Closed otrivedi closed 5 years ago
Hi, thanks for getting in touch with this.
Can you please be a bit more specific about what you are trying here.
--height xx --width yy
flags, or via a different means? Thanks!
Thanks for the response.
I'm only running the inference in the simple example code provided on my 1280x720p images, and I'm overriding the "feeder_height" and width in the following line:
input_image = input_image.resize((feed_width, feed_height), Image.LANCZOS)
If I set the values to the native resolution (w=1280, h=720) I'll get the following features generated:
torch.Size([1, 64, 360, 640])
torch.Size([1, 64, 180, 320])
torch.Size([1, 128, 90, 160])
torch.Size([1, 256, 45, 80])
torch.Size([1, 512, 23, 40])
The error occurs when the odd-dimension tensor tries to concatenate during upscaling.
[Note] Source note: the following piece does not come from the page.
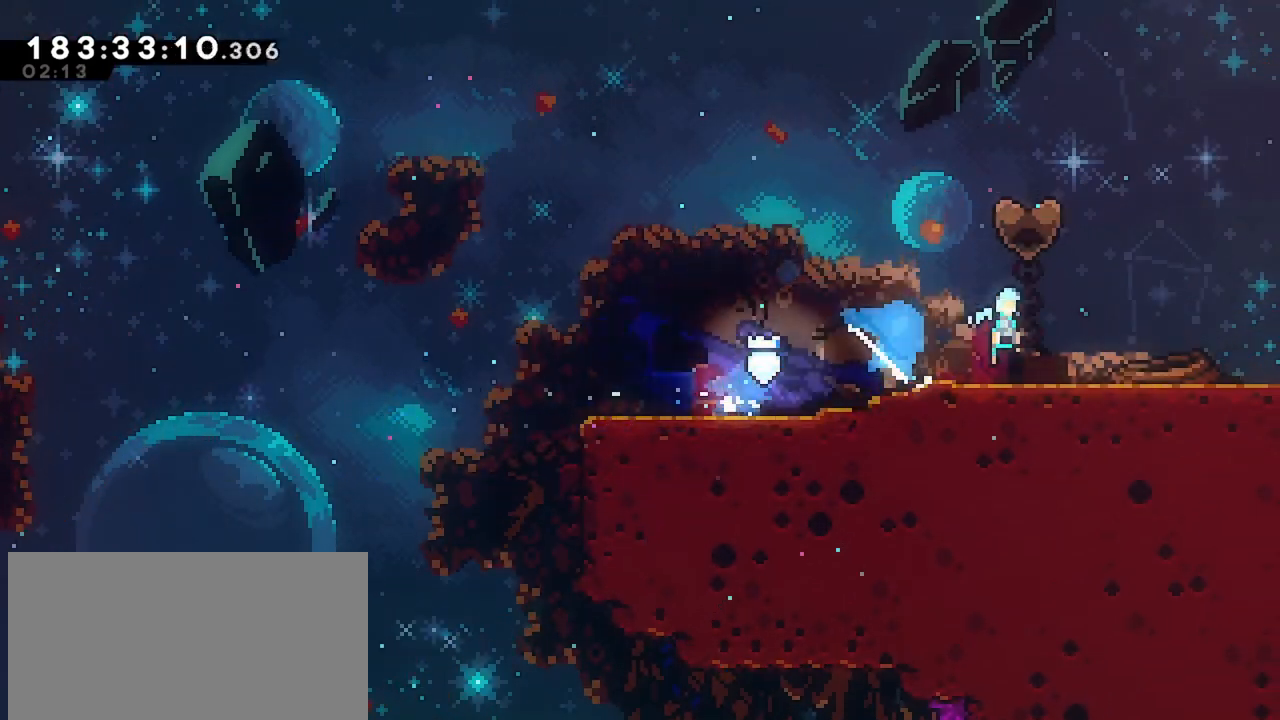
{"keys": [], "events": [[33, "jump", "up"], [450, "right", "up"]]}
The model I'm working with is mono+stereo_1024x320.
Ok, thanks for the extra info. I seem to remember that the network only runs if the dimensions are a multiple of 32. Could you maybe try 1280x704
? Thanks.
(Ah, yes I see you have identified this in your original issue – it needs to have 2^5 as a factor
. Yes. I don't think there is any easy way to avoid this. I think that you need to use multiples of 32, or elso hack the networks to pad/crop dimensions where needed)
Hi,
When I try to add a custom dimension image instead of a 1024x320 image, I get the following error:
line 60, in forward x = torch.cat(x, 1) RuntimeError: invalid argument 0: Sizes of tensors must match except in dimension 1. Got 351 and 352 in dimension 2 at /pytorch/aten/src/THC/generic/THCTensorMath.cu:83
My understanding is it needs to have 2^5 as a factor due to the scales. Is there a workaround to bypass this mismatch?